» **REQUIRED WORK**
Show every line of the rows below that contains the string "chart", treating uppercase and lowercase as different.

(Figure understanding tasks)

= = = = = = =

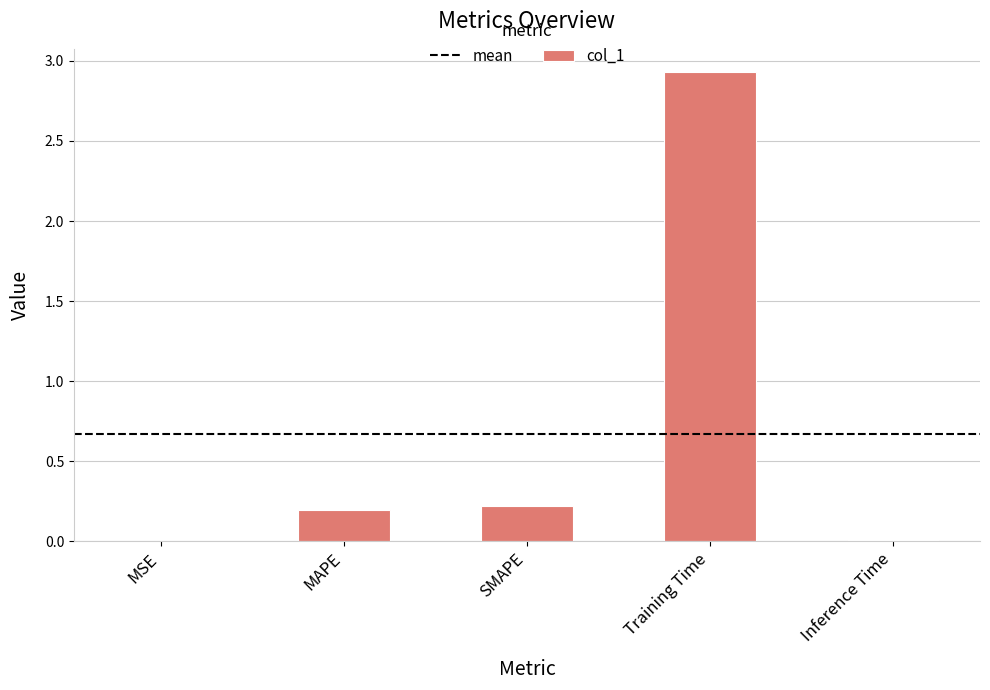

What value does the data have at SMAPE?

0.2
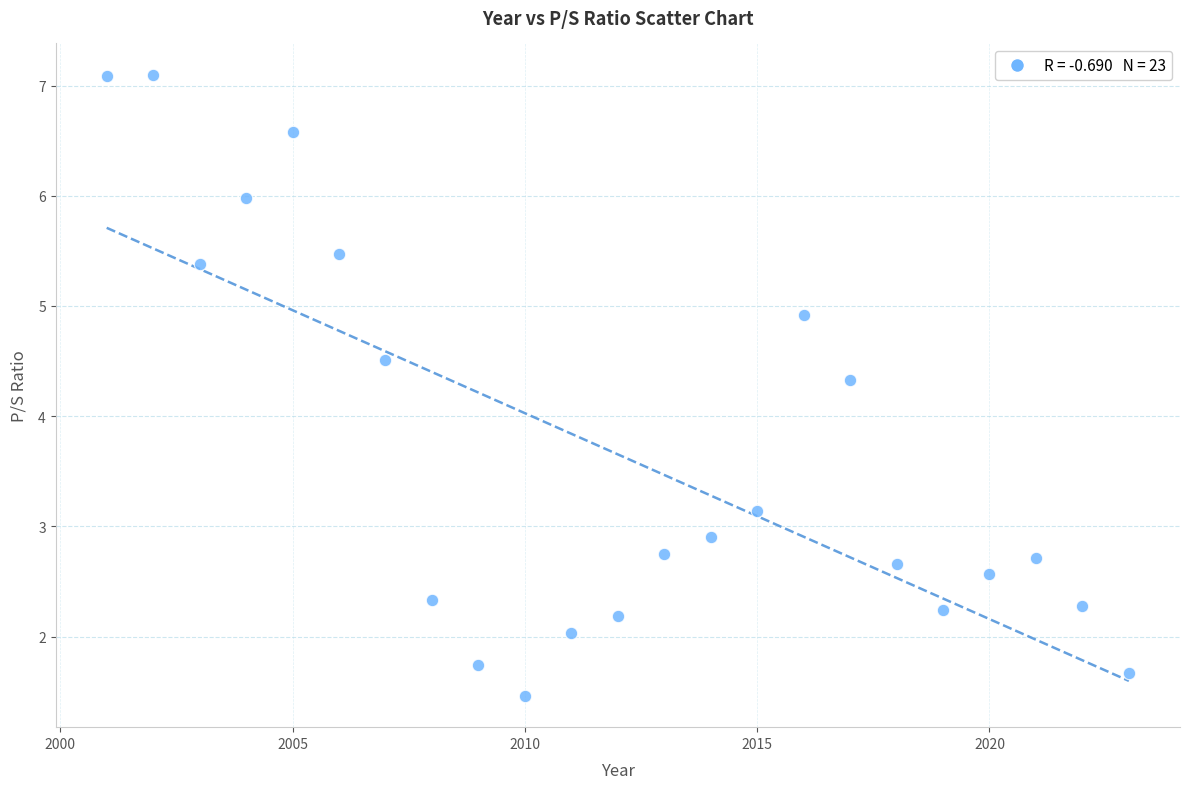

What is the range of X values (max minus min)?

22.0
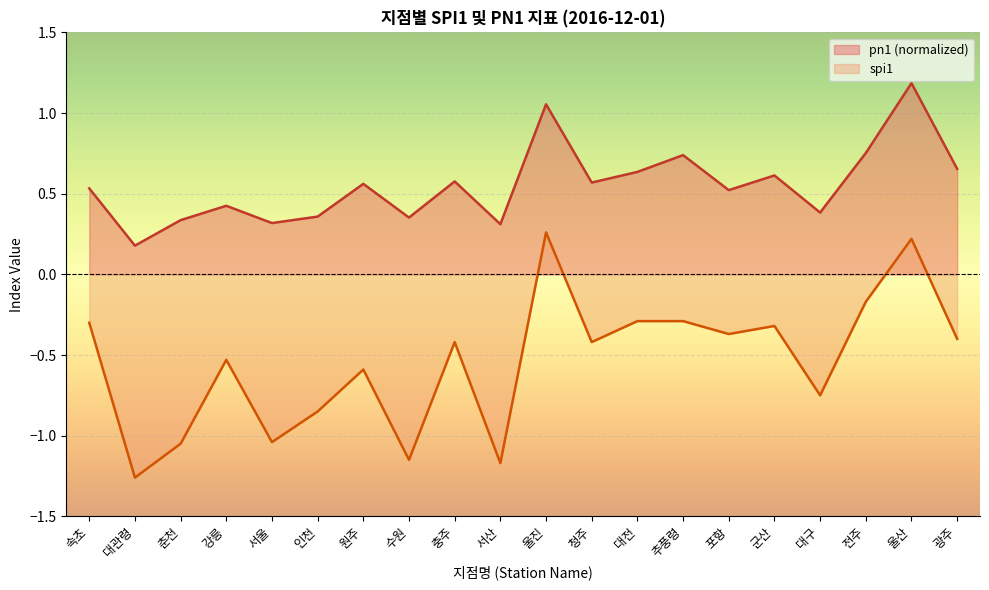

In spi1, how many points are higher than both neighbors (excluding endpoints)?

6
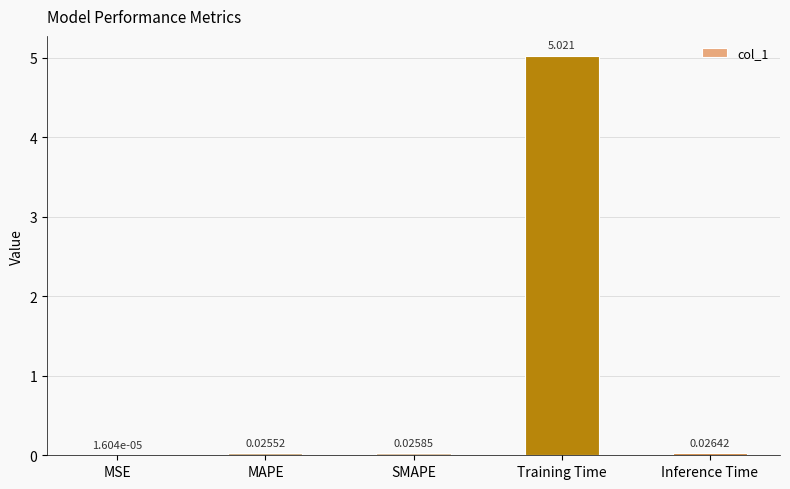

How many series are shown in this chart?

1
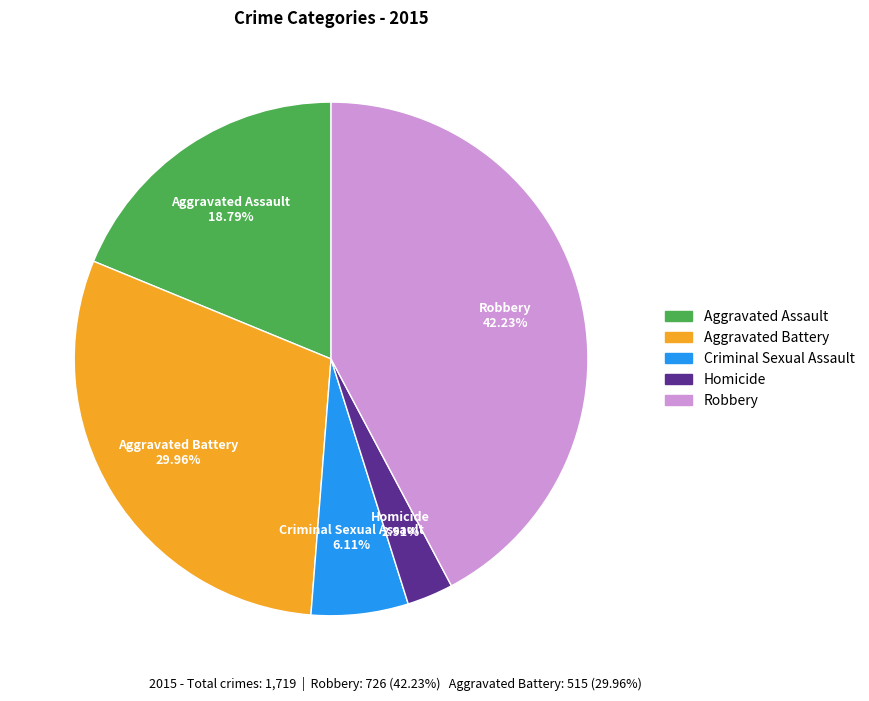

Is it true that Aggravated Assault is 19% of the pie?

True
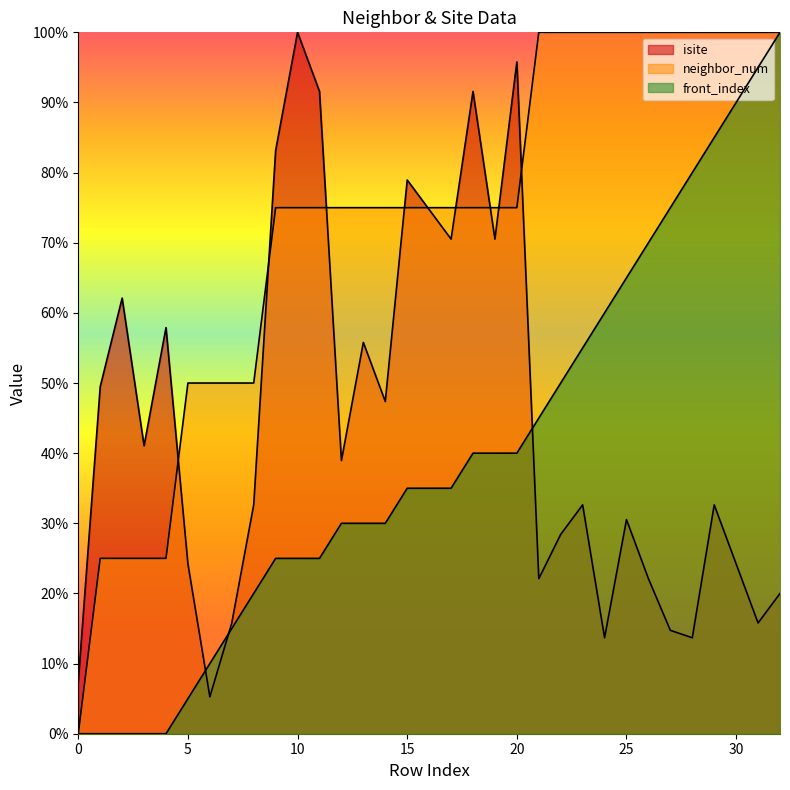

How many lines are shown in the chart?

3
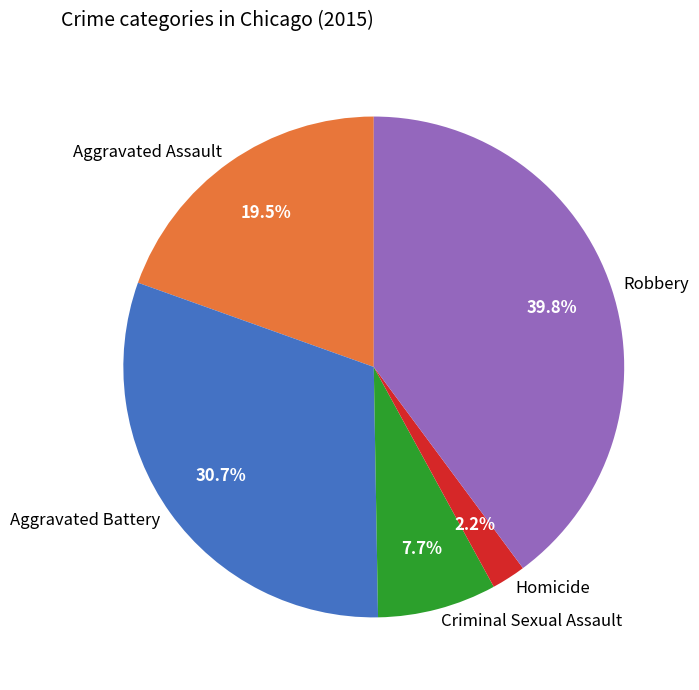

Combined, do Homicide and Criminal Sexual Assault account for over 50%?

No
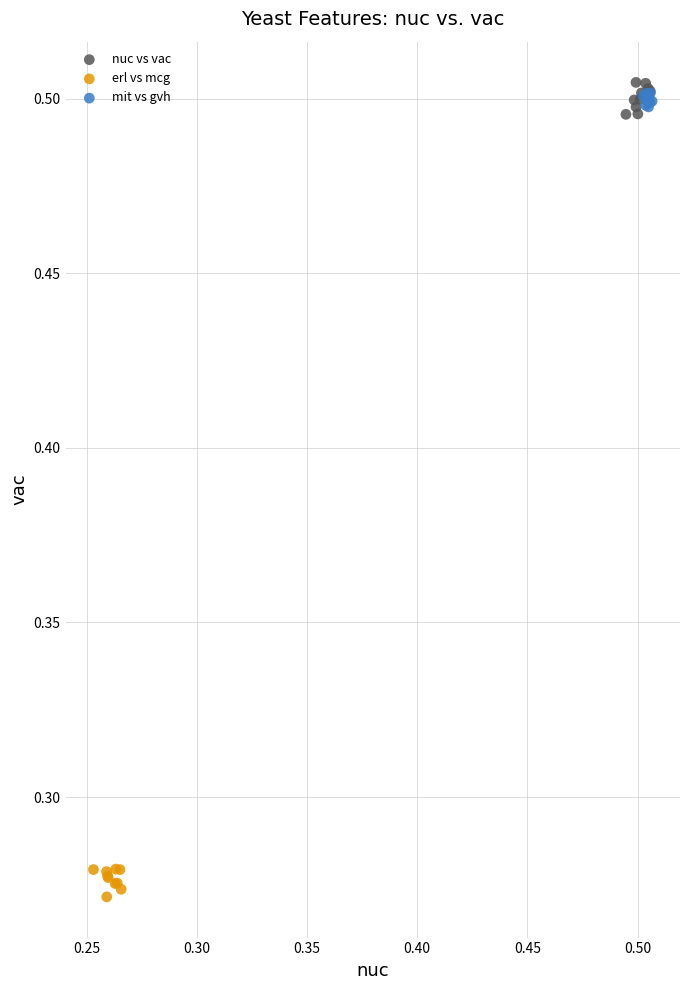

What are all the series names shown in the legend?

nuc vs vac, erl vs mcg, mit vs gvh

= = = = = = =

» **ANSWER BELOW**
How many series are shown in this chart?
How many lines are shown in the chart?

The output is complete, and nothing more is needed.